Constance Richmond Eberhart (April 15, 1897 – March 1981) was an American singer and music teacher. She sang with the Cincinnati Grand Opera Company and the Chicago Civic Opera Company.

==Early life and education==
Eberhart was born on a farm in York, Nebraska, and raised near Pittsburgh, the daughter of Oscar Eberhart and Nelle Richmond Eberhart. Her mother was a noted librettist. She studied voice with Oscar Saenger, Yvonne de Tréville, and others.
==Career==
Eberhart was a mezzo-soprano, and sometimes contralto, who sang with the Cincinnati Grand Opera Company and the Chicago Civic Opera Company. She also sang with the Papalardo Opera Ensemble in 1924, and with the Cincinnati Zoo Opera annually, from 1927 to 1932. She made her Chicago opera debut in 1927, in Falstaff. As a concert singer, she was especially known for singing the works of her mother's collaborator, composer Charles Wakefield Cadman, sometimes in costume. "She has depth and richness of quality in her low tones," reported the Musical Courier in 1926, "while her high register is brilliant and free."

In her later years, Eberhart was a voice teacher in Chicago schools, at a summer arts colony in Arkansas, and at a conservatory in Kansas City. She directed the FMC Lyric Opera Workshop as a summer program in Arkansas in the 1950s, and donated a lodge to the program, in her mother's memory. She was active in the National Opera Association.

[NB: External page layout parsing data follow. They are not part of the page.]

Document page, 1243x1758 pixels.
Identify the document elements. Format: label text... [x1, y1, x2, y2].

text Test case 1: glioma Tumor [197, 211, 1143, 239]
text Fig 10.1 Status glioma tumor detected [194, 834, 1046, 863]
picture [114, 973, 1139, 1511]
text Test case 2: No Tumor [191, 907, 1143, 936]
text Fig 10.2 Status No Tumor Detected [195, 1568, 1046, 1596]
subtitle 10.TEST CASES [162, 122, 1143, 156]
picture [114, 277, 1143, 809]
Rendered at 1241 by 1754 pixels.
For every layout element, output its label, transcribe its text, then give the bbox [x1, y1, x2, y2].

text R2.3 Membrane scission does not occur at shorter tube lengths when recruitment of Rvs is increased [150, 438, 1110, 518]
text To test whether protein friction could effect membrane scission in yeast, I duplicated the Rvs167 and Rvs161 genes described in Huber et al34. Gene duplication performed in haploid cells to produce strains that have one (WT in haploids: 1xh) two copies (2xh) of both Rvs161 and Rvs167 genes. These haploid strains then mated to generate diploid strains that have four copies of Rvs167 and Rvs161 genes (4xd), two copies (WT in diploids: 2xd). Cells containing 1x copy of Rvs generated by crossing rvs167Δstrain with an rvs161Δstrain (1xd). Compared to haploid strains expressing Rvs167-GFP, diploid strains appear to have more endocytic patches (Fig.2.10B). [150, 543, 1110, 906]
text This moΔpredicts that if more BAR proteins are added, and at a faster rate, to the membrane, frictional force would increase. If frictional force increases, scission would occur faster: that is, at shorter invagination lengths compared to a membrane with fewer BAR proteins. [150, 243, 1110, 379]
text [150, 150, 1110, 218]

==Personal life and legacy==
Eberhart died in 1981, at the age of 83. Scrapbooks of memorabilia from her music career are in a collection of her mother's papers at Middlebury College. In 1983 a biography, Constance Eberhart: A Musical Career in the Age of Cadman was published by the American Opera Association. The Constance Eberhart Memorial Endowment of the National Opera Association funds scholarship awards for vocal music students.